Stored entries
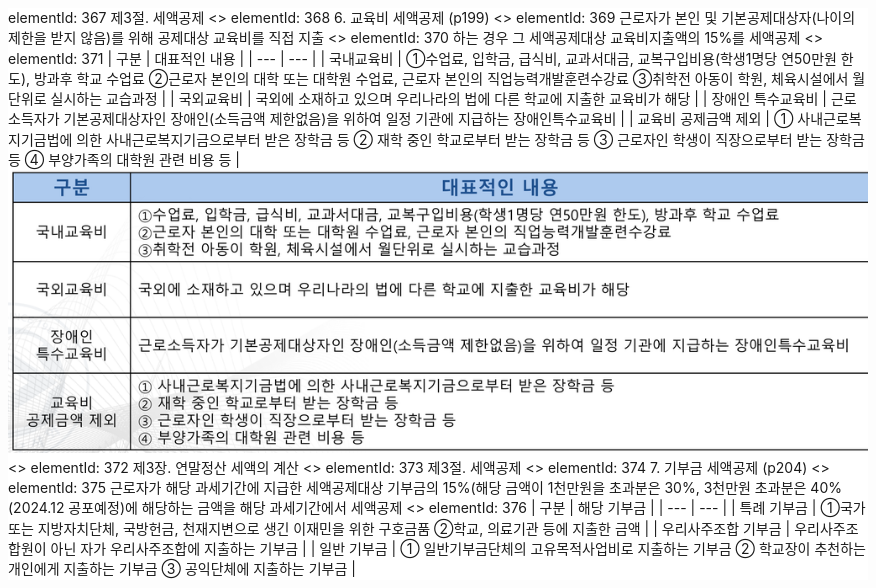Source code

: elementId: 367
제3절. 세액공제
<<BLOCKEND>>
elementId: 368
6. 교육비 세액공제 (p199)
<<BLOCKEND>>
elementId: 369
근로자가 본인 및 기본공제대상자(나이의 제한을 받지 않음)를 위해 공제대상 교육비를 직접 지출
<<BLOCKEND>>
elementId: 370
하는 경우 그 세액공제대상 교육비지출액의 15%를 세액공제
<<BLOCKEND>>
elementId: 371
| 구분 | 대표적인 내용 |
| --- | --- |
| 국내교육비 | ①수업료, 입학금, 급식비, 교과서대금, 교복구입비용(학생1명당 연50만원 한도), 방과후 학교 수업료 ②근로자 본인의 대학 또는 대학원 수업료, 근로자 본인의 직업능력개발훈련수강료 ③취학전 아동이 학원, 체육시설에서 월단위로 실시하는 교습과정 |
| 국외교육비 | 국외에 소재하고 있으며 우리나라의 법에 다른 학교에 지출한 교육비가 해당 |
| 장애인 특수교육비 | 근로소득자가 기본공제대상자인 장애인(소득금액 제한없음)을 위하여 일정 기관에 지급하는 장애인특수교육비 |
| 교육비 공제금액 제외 | ① 사내근로복지기금법에 의한 사내근로복지기금으로부터 받은 장학금 등 ② 재학 중인 학교로부터 받는 장학금 등 ③ 근로자인 학생이 직장으로부터 받는 장학금 등 ④ 부양가족의 대학원 관련 비용 등 |
![id_371](./Items/371_page_68_table_1.png)
<<BLOCKEND>>
elementId: 372
제3장. 연말정산 세액의 계산
<<BLOCKEND>>
elementId: 373
제3절. 세액공제
<<BLOCKEND>>
elementId: 374
7. 기부금 세액공제 (p204)
<<BLOCKEND>>
elementId: 375
근로자가 해당 과세기간에 지급한 세액공제대상 기부금의 15%(해당 금액이 1천만원을 초과분은
30%, 3천만원 초과분은 40%(2024.12 공포예정)에 해당하는 금액을 해당 과세기간에서 세액공제
<<BLOCKEND>>
elementId: 376
| 구분 | 해당 기부금 |
| --- | --- |
| 특례 기부금 | ①국가 또는 지방자치단체, 국방헌금, 천재지변으로 생긴 이재민을 위한 구호금품 ②학교, 의료기관 등에 지출한 금액 |
| 우리사주조합 기부금 | 우리사주조합원이 아닌 자가 우리사주조합에 지출하는 기부금 |
| 일반 기부금 | ① 일반기부금단체의 고유목적사업비로 지출하는 기부금 ② 학교장이 추천하는 개인에게 지출하는 기부금 ③ 공익단체에 지출하는 기부금 |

→ Instruction: Retype the entries exactly, skipping every picture.

→ Exercise answer:
Source code

: elementId: 367
제3절. 세액공제
<<BLOCKEND>>
elementId: 368
6. 교육비 세액공제 (p199)
<<BLOCKEND>>
elementId: 369
근로자가 본인 및 기본공제대상자(나이의 제한을 받지 않음)를 위해 공제대상 교육비를 직접 지출
<<BLOCKEND>>
elementId: 370
하는 경우 그 세액공제대상 교육비지출액의 15%를 세액공제
<<BLOCKEND>>
elementId: 371
| 구분 | 대표적인 내용 |
| --- | --- |
| 국내교육비 | ①수업료, 입학금, 급식비, 교과서대금, 교복구입비용(학생1명당 연50만원 한도), 방과후 학교 수업료 ②근로자 본인의 대학 또는 대학원 수업료, 근로자 본인의 직업능력개발훈련수강료 ③취학전 아동이 학원, 체육시설에서 월단위로 실시하는 교습과정 |
| 국외교육비 | 국외에 소재하고 있으며 우리나라의 법에 다른 학교에 지출한 교육비가 해당 |
| 장애인 특수교육비 | 근로소득자가 기본공제대상자인 장애인(소득금액 제한없음)을 위하여 일정 기관에 지급하는 장애인특수교육비 |
| 교육비 공제금액 제외 | ① 사내근로복지기금법에 의한 사내근로복지기금으로부터 받은 장학금 등 ② 재학 중인 학교로부터 받는 장학금 등 ③ 근로자인 학생이 직장으로부터 받는 장학금 등 ④ 부양가족의 대학원 관련 비용 등 |
![id_371](./Items/371_page_68_table_1.png)
<<BLOCKEND>>
elementId: 372
제3장. 연말정산 세액의 계산
<<BLOCKEND>>
elementId: 373
제3절. 세액공제
<<BLOCKEND>>
elementId: 374
7. 기부금 세액공제 (p204)
<<BLOCKEND>>
elementId: 375
근로자가 해당 과세기간에 지급한 세액공제대상 기부금의 15%(해당 금액이 1천만원을 초과분은
30%, 3천만원 초과분은 40%(2024.12 공포예정)에 해당하는 금액을 해당 과세기간에서 세액공제
<<BLOCKEND>>
elementId: 376
| 구분 | 해당 기부금 |
| --- | --- |
| 특례 기부금 | ①국가 또는 지방자치단체, 국방헌금, 천재지변으로 생긴 이재민을 위한 구호금품 ②학교, 의료기관 등에 지출한 금액 |
| 우리사주조합 기부금 | 우리사주조합원이 아닌 자가 우리사주조합에 지출하는 기부금 |
| 일반 기부금 | ① 일반기부금단체의 고유목적사업비로 지출하는 기부금 ② 학교장이 추천하는 개인에게 지출하는 기부금 ③ 공익단체에 지출하는 기부금 |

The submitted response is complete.